You probably already know that FunnelWeb has no ability to export your posts. However, I have devised a way to export your FunnelWeb data from the database into a WordPress export file format. This then allows you to import your posts directly into WordPress by tricking it into thinking your posts came from another WordPress blog.

The intention of this tutorial is not to get your site perfectly setup and ready for visitors. Its purpose is to get your FunnelWeb data out of FunnelWeb and into WordPress so that your posts are available on the new site. You will still need to work on your new WordPress site to get it visitor-ready.

To follow this tutorial you will need to have direct access to your FunnelWeb database and a free program (or C# programming skills to convert my script into your own program).

Prerequisites

  1. Direct access to your FunnelWeb database. 1. This might be a local copy of a backup from your hosted database.
  2. LINQPad (www.linqpad.net)
  3. My custom LINQPad script (download)

Step 1 – Database Connection

  1. Setup the LINQPad connection to your database by clicking the ‘Add Connection’ link in the top left.
  2. Choose the ‘Default (LINQ to SQL)’ data context and click the Next button.
  3. Enter your server information and credentials and click the OK button.

Step 2 – Run The Script

  1. Extract the funnelwebtowordpress.zip file you downloaded.
  2. In LINQPad, click File->Open and browse to the extracted file and open it.
  3. In the LINQPad script window, select the database connection from the ‘Connection’ dropdown.
  4. Change the baseUrl value at the top of the script to your website URL.
  5. Optional: Determine whether you want the post URLs to be cleaned during the export (see ‘Cleaning Up URLs’ below).
  6. Optional: Change the output file path and redirects file path at the top of the script to your chosen locations.
  7. Click the green button with the play icon to run the script.
  8. When it’s finished, you will see the words ‘Export Complete’ displayed.
  9. The export file and the redirects file will be available at the locations specified at the top of the script.

Cleaning Up URLs

In my particular case, I had some posts whose URL had the date in the URL, such as “/post/2010/04/18/”. I also had some that were just the post name. I decided that I wanted to only have the post name in my URL, so I modified my script to only include the actual name of the post.

If you do not want the script to perform this cleanup on the post name, set the cleanPostURLs value to false by modifying the line at the top of the script.

bool cleanPostURLs = false;

Importing To WordPress

Now that you have a WordPress formatted export file, follow the instructions about import content into WordPress. If I recall correctly, you may need to set the posts to published once you have them ready.

Redirects

You will want your old site URLs and search results (both posts and tags) to still get visitors to your new site. To do this, you will need the Quick Page/Post Redirect Plugin for WordPress. This plugin has the ability to import a list of your redirects, which my script will create for you. If you have chosen to not modify your post URLs, the redirects file will only contain redirects for your FunnelWeb tags to WordPress categories.
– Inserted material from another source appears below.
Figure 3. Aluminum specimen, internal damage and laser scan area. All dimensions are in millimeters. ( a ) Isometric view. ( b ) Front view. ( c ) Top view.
Once the plugin is installed, on the admin screen navigation, visit Redirect Options to import the file.

Finishing Up

Formatting

You likely will have some formatting issues depending on the content of your posts. This will vary depending on your content, so I cannot offer a generic solution. I went through my posts one by one until I had straightened out the formatting.

Attachments

You also will need to fix any post attachments to use WordPress’s media library and correct your links to those attachments. Again, this will likely be a manual process.

Comments

If you have comment spam fitering enabled, you may wish to make sure that none of your comments are marked as spam. On the other hand, if you had old spam comments in your FunnelWeb posts and want them removed, you can tell WordPress to check your comments for spam and it will flag those.